-- Recorded information follows --
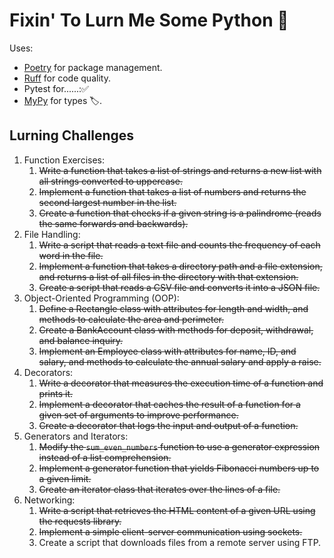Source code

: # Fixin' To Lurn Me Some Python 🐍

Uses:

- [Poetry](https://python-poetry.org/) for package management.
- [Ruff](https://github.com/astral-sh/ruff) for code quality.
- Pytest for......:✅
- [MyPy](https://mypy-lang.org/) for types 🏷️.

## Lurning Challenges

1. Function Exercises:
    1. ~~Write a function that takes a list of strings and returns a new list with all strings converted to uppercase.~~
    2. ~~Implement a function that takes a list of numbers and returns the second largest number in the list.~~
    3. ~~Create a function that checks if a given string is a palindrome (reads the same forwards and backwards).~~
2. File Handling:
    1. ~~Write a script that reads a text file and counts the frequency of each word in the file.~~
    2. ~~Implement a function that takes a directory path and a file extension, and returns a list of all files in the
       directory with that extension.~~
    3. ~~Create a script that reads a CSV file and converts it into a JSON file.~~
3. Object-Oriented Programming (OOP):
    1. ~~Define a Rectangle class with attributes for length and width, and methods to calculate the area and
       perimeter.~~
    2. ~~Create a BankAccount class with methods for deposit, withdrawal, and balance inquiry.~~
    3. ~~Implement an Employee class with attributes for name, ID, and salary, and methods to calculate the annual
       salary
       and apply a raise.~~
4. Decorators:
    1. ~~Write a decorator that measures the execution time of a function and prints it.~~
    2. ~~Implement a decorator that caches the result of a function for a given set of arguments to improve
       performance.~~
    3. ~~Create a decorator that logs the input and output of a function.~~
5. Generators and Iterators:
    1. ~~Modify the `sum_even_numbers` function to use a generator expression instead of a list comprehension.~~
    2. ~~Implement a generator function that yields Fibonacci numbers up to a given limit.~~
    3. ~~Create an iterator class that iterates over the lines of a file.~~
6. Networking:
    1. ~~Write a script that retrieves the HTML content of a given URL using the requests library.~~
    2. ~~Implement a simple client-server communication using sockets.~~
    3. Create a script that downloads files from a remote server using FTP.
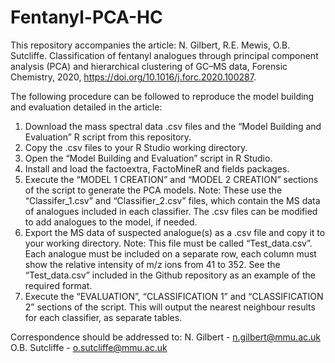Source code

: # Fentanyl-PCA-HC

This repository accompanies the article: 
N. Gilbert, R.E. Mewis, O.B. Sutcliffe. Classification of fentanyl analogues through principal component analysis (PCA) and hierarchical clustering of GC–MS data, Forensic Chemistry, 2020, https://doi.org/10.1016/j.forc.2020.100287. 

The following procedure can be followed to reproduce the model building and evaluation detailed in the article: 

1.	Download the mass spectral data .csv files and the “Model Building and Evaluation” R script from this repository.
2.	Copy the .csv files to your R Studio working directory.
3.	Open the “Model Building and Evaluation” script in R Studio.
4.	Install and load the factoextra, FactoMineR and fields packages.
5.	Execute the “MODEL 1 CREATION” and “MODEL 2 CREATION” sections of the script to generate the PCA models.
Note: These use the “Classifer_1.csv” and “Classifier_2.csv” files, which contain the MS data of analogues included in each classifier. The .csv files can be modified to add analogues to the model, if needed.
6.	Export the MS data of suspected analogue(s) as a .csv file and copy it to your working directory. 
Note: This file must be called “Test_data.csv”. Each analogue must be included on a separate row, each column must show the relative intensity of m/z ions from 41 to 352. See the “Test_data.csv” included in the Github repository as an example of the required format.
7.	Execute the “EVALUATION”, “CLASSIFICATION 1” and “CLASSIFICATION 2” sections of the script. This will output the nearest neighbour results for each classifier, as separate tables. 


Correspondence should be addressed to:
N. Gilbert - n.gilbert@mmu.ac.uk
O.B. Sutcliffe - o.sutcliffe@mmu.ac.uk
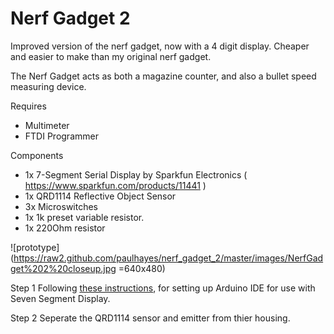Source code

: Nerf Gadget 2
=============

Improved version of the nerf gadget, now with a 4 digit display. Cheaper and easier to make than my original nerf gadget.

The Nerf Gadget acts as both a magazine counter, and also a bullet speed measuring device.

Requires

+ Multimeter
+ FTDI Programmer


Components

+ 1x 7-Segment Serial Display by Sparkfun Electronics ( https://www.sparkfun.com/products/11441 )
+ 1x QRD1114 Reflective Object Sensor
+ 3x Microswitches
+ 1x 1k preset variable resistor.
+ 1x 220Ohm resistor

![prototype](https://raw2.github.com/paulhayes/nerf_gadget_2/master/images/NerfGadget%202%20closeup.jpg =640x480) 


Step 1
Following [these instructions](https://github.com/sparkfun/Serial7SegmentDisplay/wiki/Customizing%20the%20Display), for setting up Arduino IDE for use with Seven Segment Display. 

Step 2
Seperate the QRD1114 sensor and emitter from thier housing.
-- Recorded information concluded --
-- Recorded information follows --
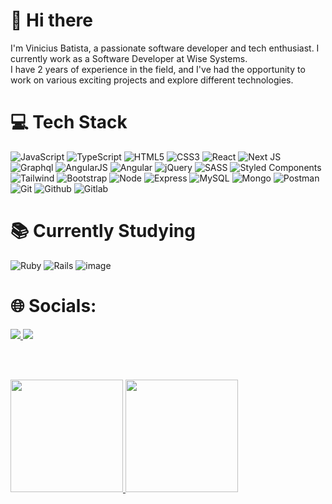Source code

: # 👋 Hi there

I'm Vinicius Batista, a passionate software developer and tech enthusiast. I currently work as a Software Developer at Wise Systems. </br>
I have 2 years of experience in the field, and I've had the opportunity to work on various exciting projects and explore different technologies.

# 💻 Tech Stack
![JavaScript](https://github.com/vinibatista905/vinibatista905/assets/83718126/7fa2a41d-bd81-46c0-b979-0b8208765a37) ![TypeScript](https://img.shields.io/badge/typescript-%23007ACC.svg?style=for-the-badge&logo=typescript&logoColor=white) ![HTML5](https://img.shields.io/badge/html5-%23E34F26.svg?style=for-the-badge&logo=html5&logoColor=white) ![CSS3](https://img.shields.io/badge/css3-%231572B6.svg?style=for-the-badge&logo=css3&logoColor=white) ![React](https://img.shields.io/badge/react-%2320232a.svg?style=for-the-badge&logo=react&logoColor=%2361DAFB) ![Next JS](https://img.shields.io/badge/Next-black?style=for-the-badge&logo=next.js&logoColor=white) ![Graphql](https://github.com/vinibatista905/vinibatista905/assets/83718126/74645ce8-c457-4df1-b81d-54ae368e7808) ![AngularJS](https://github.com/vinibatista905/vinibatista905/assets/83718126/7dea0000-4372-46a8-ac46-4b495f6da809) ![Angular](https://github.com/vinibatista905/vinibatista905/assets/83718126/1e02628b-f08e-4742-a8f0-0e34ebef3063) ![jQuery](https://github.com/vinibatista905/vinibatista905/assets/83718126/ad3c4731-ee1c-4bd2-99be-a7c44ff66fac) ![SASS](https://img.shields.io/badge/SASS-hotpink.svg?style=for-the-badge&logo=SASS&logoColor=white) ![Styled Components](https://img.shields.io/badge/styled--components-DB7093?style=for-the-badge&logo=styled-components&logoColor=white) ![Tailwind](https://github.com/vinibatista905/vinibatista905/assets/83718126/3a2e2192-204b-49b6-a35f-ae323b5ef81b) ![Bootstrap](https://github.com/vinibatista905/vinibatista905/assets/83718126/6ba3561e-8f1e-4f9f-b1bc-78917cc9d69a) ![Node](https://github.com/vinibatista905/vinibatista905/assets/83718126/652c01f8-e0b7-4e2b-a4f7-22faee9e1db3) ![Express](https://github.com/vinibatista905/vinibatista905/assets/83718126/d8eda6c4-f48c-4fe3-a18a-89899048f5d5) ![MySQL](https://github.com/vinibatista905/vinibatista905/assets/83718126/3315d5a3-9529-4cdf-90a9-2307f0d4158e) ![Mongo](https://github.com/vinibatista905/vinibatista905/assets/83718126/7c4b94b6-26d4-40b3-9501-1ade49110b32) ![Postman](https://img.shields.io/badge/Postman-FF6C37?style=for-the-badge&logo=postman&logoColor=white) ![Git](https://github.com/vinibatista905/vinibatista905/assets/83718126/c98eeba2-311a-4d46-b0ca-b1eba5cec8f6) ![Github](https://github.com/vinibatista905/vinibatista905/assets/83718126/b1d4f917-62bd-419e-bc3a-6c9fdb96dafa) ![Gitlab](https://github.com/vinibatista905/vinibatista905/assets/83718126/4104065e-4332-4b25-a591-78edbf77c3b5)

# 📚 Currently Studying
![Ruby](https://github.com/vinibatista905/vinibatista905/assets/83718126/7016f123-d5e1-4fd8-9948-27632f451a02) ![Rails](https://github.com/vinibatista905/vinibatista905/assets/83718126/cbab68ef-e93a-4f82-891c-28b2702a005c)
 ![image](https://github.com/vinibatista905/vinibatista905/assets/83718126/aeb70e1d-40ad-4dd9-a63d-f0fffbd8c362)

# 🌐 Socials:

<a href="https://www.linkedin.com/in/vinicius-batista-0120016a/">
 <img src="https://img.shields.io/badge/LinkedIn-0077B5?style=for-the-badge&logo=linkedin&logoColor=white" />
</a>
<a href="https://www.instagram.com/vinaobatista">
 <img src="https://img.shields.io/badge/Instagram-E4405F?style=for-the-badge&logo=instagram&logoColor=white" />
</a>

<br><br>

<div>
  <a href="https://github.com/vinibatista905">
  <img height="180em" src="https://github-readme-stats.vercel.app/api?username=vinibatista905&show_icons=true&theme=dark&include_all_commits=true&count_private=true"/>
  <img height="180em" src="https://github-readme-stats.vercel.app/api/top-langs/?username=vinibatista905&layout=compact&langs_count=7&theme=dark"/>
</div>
-- Recorded information concluded --
How to complete this task: Please state how many lines of the entries above include the string "from", giving the number and nothing more.

Answer section: 4